Vor der Alte Synagoge steht ein Gedenkstein für dreißig Polen, die hier 1943 von den deutschen Besatzern hingerichtet wurden.
die 1563 eröffnete Hohe Synagoge (Synagoga Wysoka), die so heißt weil sich der Gebetsraum im ersten Stock befindet
Blick über die Weichsel, von Kazimierz auf das am Südufer gelegene Stadtviertel Podgórze. Ab 1941 geschah an diesem idyllischen Ort Fürchterliches. Die Deutschen richteten in Podgórze ein Ghetto ein, in das sie mehr als 16.000 Jüdinnen und Juden aus den anderen Stadtteilen pferchten. Zwei Jahre herrschte hier Terror, dem Platzmangel begegneten die deutschen Behörden bis 1942 mit willkürlichen Erschießungen und Deportationen in das spätere KZ Płaszów.
Am Platz der Helden des Ghettos (Plac Bohaterów Getta) einnert seit 2005 eine Installation von leeren Sesseln an die menschlichen Dramen, die sich hier geprägt von Tod, Hunger und Not von 1941 bis 1943 abspielten. Die an der Straßenbahnhaltestelle aufgereihten Sesseln gehören dazu und es ist beabsichtigt, daß man sich auf diesen auch niederlassen soll. 1942 wurden Kinder, Alte und Kranke abgetrennt und diese zuerst umgebracht. Am 14. März 1943 wurde das Ghetto aufgelöst, 1.000 Menschen an Ort und Stelle erschossen und die restlichen ins KZ Płaszów deportiert. Allein dort starben insgesamt 20.000 Krakauer Jüdinnen und Juden. Einer der Handvoll Überlebenden der Schreckenszeit des Ghettos ist der spätere Filmregisseur Roman Polański, der als siebenjähriges Kind daraus flüchten konnte.
Das wohl weltweit bekannteste Gebäude in Podgórze ist die Schindler-Fabrik (Fabryka Schindlera). In dem 1937 errichteten Fabriksgebäude betrieb der Deutsche Oskar Schindler von 1940 bis 1944 eine Emaille-Fabrik und beschäftigte 1.100 Jüdinnen und Juden aus dem KZ Płaszów, denen er damit das Leben rettete.

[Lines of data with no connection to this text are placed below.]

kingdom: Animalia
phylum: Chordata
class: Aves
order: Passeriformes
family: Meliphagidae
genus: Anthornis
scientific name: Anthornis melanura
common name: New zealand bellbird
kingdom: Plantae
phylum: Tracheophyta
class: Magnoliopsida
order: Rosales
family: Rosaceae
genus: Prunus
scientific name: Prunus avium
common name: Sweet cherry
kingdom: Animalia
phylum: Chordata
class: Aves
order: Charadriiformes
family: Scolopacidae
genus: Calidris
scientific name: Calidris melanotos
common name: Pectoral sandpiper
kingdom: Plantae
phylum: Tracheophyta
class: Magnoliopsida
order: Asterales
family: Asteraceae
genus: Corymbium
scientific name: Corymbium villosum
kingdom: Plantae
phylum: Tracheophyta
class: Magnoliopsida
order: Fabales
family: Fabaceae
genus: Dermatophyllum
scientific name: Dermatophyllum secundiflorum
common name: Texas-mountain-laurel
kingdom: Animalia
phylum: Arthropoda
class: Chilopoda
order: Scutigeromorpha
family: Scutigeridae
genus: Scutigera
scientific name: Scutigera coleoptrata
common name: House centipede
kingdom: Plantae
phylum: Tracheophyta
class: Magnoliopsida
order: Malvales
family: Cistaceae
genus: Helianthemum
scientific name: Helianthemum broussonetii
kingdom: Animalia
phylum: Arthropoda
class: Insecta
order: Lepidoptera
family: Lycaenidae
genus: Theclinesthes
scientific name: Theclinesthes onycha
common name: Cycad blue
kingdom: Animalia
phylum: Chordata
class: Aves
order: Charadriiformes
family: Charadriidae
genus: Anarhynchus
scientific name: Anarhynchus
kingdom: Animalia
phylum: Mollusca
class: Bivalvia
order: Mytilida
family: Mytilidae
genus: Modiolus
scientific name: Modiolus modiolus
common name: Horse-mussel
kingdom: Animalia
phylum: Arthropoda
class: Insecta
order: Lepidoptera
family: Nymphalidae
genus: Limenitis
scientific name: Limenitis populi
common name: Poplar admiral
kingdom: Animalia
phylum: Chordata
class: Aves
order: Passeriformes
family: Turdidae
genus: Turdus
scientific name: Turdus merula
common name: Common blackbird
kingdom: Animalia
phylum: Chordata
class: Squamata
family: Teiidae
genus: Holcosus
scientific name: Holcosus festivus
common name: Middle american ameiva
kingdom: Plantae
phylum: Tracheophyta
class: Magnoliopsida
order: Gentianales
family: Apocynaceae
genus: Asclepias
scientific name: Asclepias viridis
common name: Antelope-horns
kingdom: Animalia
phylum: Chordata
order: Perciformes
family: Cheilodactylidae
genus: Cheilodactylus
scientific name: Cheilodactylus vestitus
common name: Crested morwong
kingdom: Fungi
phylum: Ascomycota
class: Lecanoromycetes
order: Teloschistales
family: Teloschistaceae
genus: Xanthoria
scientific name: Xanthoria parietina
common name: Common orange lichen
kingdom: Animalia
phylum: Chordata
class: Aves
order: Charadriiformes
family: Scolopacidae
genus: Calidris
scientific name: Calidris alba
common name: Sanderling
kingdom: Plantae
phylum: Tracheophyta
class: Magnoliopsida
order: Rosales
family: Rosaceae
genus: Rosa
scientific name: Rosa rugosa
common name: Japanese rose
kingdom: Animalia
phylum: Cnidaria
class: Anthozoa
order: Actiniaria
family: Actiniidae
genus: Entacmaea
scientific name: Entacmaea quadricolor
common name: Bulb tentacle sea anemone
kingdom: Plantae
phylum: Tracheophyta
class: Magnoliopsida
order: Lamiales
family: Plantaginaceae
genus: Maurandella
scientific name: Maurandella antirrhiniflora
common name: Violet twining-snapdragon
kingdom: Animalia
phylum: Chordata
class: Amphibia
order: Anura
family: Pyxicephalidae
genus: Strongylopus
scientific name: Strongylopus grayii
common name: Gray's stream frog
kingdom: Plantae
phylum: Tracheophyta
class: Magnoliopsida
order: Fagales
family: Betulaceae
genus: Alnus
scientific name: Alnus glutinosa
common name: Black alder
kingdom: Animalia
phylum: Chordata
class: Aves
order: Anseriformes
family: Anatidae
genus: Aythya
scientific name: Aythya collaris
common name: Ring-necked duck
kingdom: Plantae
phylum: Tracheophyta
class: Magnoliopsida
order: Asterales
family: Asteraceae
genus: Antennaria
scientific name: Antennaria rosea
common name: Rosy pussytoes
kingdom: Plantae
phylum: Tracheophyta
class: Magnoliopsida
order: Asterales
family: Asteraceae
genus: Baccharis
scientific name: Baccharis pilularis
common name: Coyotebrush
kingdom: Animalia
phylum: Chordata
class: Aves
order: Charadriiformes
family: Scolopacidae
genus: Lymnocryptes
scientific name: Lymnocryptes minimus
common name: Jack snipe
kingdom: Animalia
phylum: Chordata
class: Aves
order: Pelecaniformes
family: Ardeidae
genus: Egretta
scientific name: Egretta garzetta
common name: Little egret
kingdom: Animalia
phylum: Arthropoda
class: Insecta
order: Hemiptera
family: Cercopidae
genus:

Heute ist hier ein stark frequentiertes Museum zu den NS-Verbrechen.
Straßenansicht in Podgórze heute
Im Süden liegt der bereits im 7.Jh. aufgeschüttete Krak-Hügel (Kopiec Krakusa), in dem der Legende nach der König Krak, der Gründer der Stadt Krakau, begraben liegt.
Blick vom Krak-Hügel auf den Steinbruch des KZ Płaszów, in dem ab 1942 die polnischen Gefangenen unter unmenschlichen Bedingungen arbeiten mußten, während die jüdischen Gefangenen zum Transport der Steine sowie zum Baracken- und Straßenbau gezwungen wurden.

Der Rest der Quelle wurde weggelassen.